Dataset records
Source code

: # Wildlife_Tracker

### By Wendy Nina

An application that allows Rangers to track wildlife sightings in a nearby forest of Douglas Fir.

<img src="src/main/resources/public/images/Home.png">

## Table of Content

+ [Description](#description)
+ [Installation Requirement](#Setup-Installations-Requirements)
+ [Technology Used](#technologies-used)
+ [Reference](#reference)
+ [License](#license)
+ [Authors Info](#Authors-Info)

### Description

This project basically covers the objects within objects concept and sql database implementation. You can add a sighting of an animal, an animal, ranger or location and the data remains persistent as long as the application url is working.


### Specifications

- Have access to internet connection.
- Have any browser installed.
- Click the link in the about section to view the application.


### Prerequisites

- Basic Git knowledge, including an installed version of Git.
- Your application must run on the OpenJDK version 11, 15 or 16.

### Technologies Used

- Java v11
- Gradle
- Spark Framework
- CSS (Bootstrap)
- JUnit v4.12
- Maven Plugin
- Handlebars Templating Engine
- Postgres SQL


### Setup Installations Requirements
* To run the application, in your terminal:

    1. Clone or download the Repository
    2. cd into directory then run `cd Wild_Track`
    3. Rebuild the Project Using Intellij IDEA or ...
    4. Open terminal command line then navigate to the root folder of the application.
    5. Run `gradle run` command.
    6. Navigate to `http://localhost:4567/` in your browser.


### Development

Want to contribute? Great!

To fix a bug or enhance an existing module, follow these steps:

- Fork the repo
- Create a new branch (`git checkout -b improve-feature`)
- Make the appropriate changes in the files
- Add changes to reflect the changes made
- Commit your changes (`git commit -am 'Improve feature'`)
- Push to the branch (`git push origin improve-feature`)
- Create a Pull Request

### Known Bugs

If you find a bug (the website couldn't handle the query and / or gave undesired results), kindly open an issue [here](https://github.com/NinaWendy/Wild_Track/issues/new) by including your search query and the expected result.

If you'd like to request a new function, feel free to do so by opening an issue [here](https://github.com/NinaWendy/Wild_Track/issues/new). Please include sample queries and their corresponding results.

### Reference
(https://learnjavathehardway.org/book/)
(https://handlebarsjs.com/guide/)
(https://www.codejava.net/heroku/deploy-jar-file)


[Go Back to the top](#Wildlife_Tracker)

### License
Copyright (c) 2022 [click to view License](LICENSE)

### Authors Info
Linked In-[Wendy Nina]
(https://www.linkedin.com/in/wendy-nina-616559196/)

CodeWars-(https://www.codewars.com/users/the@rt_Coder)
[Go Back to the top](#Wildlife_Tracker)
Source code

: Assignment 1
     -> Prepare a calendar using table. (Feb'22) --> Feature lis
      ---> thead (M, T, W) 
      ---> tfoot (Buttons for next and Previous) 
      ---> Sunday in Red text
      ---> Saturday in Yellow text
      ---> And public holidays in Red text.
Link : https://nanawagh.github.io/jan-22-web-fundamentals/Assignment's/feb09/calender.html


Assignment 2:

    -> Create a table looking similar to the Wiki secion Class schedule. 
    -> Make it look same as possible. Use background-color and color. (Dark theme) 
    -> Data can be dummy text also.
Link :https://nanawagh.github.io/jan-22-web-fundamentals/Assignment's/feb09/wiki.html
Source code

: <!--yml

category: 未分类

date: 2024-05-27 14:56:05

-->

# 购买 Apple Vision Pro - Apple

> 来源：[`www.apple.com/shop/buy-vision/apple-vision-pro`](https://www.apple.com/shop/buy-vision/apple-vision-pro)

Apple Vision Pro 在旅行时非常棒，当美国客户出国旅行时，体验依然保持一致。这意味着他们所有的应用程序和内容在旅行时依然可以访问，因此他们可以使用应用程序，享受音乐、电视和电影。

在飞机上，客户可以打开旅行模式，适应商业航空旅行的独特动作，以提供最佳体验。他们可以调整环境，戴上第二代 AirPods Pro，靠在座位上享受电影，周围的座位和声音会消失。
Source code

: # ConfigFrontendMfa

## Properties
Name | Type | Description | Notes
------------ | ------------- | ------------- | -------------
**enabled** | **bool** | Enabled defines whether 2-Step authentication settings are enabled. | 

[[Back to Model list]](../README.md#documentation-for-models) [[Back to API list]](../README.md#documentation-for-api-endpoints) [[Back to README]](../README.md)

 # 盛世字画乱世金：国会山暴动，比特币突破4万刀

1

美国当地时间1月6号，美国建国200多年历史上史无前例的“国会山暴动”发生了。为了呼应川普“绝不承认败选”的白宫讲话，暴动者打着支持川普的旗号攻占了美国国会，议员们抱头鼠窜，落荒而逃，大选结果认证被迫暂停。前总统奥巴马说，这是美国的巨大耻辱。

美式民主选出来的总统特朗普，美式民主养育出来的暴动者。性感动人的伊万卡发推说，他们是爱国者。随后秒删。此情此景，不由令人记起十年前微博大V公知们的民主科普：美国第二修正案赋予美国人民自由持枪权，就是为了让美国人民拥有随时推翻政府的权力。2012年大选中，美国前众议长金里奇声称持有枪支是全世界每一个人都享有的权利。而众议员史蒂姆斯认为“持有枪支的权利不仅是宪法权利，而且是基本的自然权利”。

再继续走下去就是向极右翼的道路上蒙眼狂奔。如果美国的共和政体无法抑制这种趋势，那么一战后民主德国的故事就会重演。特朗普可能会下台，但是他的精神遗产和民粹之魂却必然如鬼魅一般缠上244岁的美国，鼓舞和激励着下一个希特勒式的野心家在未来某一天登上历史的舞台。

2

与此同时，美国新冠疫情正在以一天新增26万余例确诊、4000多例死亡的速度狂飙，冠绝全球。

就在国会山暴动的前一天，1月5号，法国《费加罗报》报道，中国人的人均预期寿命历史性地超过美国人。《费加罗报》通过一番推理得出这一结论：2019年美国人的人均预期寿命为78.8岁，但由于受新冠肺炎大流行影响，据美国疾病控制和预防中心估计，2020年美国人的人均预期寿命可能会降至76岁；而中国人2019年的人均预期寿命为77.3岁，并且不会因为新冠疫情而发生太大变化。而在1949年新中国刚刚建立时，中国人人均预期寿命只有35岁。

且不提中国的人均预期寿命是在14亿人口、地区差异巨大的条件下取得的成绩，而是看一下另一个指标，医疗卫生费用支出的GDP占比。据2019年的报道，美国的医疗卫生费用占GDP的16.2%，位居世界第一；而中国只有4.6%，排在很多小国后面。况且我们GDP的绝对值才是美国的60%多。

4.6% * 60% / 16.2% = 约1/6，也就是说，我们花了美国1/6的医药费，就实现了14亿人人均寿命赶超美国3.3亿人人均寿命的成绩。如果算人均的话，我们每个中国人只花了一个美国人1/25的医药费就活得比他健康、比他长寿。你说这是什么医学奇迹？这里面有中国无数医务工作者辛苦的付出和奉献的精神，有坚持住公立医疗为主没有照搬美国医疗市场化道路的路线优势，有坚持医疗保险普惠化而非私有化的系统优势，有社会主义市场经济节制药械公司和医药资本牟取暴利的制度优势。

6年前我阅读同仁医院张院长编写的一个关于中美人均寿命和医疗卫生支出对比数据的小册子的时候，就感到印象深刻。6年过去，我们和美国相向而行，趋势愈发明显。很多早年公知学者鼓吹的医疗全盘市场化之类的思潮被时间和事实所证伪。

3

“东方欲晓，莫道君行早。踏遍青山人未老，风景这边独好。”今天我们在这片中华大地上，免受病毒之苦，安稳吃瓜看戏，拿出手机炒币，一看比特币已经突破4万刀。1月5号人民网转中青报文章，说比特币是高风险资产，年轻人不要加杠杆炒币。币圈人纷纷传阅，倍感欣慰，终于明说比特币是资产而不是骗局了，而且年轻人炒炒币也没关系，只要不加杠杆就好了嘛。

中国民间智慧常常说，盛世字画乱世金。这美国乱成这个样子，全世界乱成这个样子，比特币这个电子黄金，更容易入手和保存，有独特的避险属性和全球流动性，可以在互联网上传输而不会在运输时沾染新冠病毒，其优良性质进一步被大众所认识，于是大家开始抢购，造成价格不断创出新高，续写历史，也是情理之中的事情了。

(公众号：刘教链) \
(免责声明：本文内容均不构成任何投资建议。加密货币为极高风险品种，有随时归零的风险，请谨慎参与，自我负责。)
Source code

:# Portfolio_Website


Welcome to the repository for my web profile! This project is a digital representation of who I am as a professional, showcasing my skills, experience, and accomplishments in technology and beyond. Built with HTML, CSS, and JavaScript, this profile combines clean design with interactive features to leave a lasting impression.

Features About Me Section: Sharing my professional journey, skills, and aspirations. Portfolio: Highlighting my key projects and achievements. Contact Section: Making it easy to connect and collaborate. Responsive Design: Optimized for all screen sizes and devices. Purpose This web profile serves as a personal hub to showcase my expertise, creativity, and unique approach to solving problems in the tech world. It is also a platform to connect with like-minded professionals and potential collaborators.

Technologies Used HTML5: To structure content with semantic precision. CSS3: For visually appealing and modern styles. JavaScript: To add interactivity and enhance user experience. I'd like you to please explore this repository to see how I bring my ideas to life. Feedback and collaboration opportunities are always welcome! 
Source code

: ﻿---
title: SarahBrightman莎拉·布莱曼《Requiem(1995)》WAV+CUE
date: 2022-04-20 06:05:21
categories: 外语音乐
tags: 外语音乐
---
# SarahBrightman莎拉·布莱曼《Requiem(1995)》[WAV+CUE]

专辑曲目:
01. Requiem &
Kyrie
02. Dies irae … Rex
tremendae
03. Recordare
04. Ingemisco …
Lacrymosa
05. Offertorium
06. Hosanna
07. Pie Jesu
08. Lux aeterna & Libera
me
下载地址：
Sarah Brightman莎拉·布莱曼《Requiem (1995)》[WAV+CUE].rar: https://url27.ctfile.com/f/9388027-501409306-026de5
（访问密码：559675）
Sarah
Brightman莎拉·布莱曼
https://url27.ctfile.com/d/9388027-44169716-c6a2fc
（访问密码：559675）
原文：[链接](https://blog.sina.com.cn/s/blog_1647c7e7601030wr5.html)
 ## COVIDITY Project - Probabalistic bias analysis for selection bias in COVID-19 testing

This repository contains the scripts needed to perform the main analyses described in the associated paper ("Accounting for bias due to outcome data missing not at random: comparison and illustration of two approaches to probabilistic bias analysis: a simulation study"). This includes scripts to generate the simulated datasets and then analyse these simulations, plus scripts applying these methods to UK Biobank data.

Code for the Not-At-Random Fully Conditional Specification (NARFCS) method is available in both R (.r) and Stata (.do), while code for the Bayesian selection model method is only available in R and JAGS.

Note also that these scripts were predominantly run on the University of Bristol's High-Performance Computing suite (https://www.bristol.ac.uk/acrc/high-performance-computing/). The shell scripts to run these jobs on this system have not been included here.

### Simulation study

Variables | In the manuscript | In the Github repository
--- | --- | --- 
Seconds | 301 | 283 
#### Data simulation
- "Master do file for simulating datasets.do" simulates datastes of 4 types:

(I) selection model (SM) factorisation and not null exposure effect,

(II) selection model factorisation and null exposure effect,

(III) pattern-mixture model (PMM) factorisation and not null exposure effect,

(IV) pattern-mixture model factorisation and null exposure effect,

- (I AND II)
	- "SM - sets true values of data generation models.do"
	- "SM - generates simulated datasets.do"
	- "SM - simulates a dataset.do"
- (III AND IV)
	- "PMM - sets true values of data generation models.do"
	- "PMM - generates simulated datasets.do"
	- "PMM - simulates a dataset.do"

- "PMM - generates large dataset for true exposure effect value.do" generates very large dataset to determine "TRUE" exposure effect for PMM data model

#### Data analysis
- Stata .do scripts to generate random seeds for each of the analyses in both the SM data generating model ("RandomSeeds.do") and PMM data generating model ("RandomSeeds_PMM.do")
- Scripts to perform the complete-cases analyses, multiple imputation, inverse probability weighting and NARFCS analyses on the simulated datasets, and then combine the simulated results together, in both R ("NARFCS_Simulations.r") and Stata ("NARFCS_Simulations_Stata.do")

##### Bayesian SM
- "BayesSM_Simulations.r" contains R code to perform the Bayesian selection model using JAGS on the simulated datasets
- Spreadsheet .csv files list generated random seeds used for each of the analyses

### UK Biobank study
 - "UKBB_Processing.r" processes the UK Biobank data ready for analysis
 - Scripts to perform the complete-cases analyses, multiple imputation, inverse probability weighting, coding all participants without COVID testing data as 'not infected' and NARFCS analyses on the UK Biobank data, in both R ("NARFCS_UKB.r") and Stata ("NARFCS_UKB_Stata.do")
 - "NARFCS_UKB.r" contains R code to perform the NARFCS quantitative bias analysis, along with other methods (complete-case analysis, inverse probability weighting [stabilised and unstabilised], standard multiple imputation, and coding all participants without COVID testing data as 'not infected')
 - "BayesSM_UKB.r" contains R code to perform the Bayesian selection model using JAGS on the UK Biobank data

## [TASK REQUIREMENTS]
Transcribe the lines of the data from the line containing "CodeWars-(https://www.codewars.com/users/the@rt_Coder)" up to and including the line containing "美国当地时间1月6号，美国建".

## [EXERCISE RESULT]
CodeWars-(https://www.codewars.com/users/the@rt_Coder)
[Go Back to the top](#Wildlife_Tracker)
Source code

: Assignment 1
     -> Prepare a calendar using table. (Feb'22) --> Feature lis
      ---> thead (M, T, W) 
      ---> tfoot (Buttons for next and Previous) 
      ---> Sunday in Red text
      ---> Saturday in Yellow text
      ---> And public holidays in Red text.
Link : https://nanawagh.github.io/jan-22-web-fundamentals/Assignment's/feb09/calender.html


Assignment 2:

    -> Create a table looking similar to the Wiki secion Class schedule. 
    -> Make it look same as possible. Use background-color and color. (Dark theme) 
    -> Data can be dummy text also.
Link :https://nanawagh.github.io/jan-22-web-fundamentals/Assignment's/feb09/wiki.html
Source code

: <!--yml

category: 未分类

date: 2024-05-27 14:56:05

-->

# 购买 Apple Vision Pro - Apple

> 来源：[`www.apple.com/shop/buy-vision/apple-vision-pro`](https://www.apple.com/shop/buy-vision/apple-vision-pro)

Apple Vision Pro 在旅行时非常棒，当美国客户出国旅行时，体验依然保持一致。这意味着他们所有的应用程序和内容在旅行时依然可以访问，因此他们可以使用应用程序，享受音乐、电视和电影。

在飞机上，客户可以打开旅行模式，适应商业航空旅行的独特动作，以提供最佳体验。他们可以调整环境，戴上第二代 AirPods Pro，靠在座位上享受电影，周围的座位和声音会消失。
Source code

: # ConfigFrontendMfa

## Properties
Name | Type | Description | Notes
------------ | ------------- | ------------- | -------------
**enabled** | **bool** | Enabled defines whether 2-Step authentication settings are enabled. | 

[[Back to Model list]](../README.md#documentation-for-models) [[Back to API list]](../README.md#documentation-for-api-endpoints) [[Back to README]](../README.md)

 # 盛世字画乱世金：国会山暴动，比特币突破4万刀

1

美国当地时间1月6号，美国建国200多年历史上史无前例的“国会山暴动”发生了。为了呼应川普“绝不承认败选”的白宫讲话，暴动者打着支持川普的旗号攻占了美国国会，议员们抱头鼠窜，落荒而逃，大选结果认证被迫暂停。前总统奥巴马说，这是美国的巨大耻辱。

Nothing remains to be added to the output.